Ah yes, the view. One one side, Hyde Park looms beneath – except it is eclipsed by trees.

Hyde Park?

(Kate Plummer)

At another viewpoint, scaffolding surrounds a building. What wonders of the world could possible compare?

What a view

(Kate Plummer)

If that isn’t enough, lucky viewers can also squint at perhaps three metres worth of Oxford Street at a jaunty angle. How else could you plan which shops you want to go to?

Oxford Street from the Mound

(Kate Plummer)

Meanwhile, cheap railing – while helpfully preventing people from tumbling off the mound – means this ‘view’ is punctuated with metal rods, really underlining the jail vibe. I am a prisoner looking out to central London and the freedom it entails.

“This is so disappointing,” someone laments behind me.

“There’s nothing to see,” their companion agrees.

And so do I..

So, with a knowing smile at my fellow victims, I climb back down the clangy stairs, accidentally bumping into eager people skipping to the summit, unaware of the sheer nothingness that awaits them. At the bottom, I am spat back out into the metropolis through a different queue, unsure what to do next.

I came to the MAM with an open mind. While travelling to it I reflected on the scoffing nature of social media and resolved to bring a positive attitude or – at the very least – give an unbiased fair-trial to the well-meaning (?) people at Westminster Council who had flushed £6m of public money down a toilet.

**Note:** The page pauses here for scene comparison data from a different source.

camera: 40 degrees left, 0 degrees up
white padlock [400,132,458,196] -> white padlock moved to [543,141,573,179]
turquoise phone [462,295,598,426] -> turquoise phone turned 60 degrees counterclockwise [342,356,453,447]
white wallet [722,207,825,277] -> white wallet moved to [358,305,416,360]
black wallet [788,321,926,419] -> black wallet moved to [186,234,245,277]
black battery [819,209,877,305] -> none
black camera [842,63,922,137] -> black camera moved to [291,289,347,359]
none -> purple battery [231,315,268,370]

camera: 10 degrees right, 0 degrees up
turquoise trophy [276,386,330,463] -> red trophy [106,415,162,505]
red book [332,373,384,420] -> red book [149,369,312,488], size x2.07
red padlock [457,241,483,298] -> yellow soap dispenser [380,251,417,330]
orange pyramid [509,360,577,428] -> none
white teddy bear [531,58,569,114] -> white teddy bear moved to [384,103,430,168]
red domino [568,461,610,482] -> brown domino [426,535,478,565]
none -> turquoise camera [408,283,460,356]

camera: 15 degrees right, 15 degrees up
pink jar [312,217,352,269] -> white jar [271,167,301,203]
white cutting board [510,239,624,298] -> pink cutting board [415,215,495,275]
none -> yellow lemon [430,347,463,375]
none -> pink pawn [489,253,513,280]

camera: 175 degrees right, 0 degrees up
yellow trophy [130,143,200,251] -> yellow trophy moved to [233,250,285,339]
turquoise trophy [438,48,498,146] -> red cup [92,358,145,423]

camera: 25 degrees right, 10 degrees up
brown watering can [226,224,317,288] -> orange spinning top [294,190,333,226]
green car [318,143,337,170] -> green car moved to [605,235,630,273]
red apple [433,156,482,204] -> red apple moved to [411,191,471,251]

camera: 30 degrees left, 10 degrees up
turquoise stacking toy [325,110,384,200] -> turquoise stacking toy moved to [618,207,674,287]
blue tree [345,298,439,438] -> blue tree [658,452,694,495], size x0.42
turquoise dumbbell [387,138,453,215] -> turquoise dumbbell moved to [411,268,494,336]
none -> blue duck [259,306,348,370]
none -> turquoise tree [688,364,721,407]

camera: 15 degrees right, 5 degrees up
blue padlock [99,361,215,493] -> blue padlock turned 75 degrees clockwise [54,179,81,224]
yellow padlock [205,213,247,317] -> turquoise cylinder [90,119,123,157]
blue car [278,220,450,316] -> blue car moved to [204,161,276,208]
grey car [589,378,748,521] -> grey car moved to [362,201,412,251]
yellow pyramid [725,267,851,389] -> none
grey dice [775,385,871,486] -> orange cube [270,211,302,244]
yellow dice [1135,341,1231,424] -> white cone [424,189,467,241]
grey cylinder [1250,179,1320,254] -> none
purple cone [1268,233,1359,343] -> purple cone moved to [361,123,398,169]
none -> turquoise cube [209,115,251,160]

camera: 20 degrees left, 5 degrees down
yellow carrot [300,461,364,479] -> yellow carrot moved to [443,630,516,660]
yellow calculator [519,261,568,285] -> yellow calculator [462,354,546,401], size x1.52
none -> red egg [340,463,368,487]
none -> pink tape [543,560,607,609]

But no, the MAM was worse than I could ever have predicted and the only emotional response it delivered was shocking disappointment to the point of hilarity that I felt when I reached the top and realised my reward was the opportunity to stand on a larger version of a pavement gutter and peer out at a boarded up Topshop (RIP).

Climbing the MAM is biting into a chocolate chip cookie and realising that – wait – it’s not chocolate, it’s raisins. Climbing the MAM is unwrapping a promising Christmas present aged nine and realising its something to help you with school. Climbing the MAM is counting down to usher in a New Year but failing to ignite accompanying fireworks.

So where does that leave me? I was in search of an excursion that would rival even the most pretentious of gap yahs. I wanted nature, greenery and the thrill of seeing a city I love from afar. But the only buzz I got was one from my FitBit informing me I had gone up a few flights of stairs.

There are places in the world so breathtaking that even the most cynical among us become enchanted in their presence. A slip road off the M25 would do more to fit that bill than the Marble Arch Mound.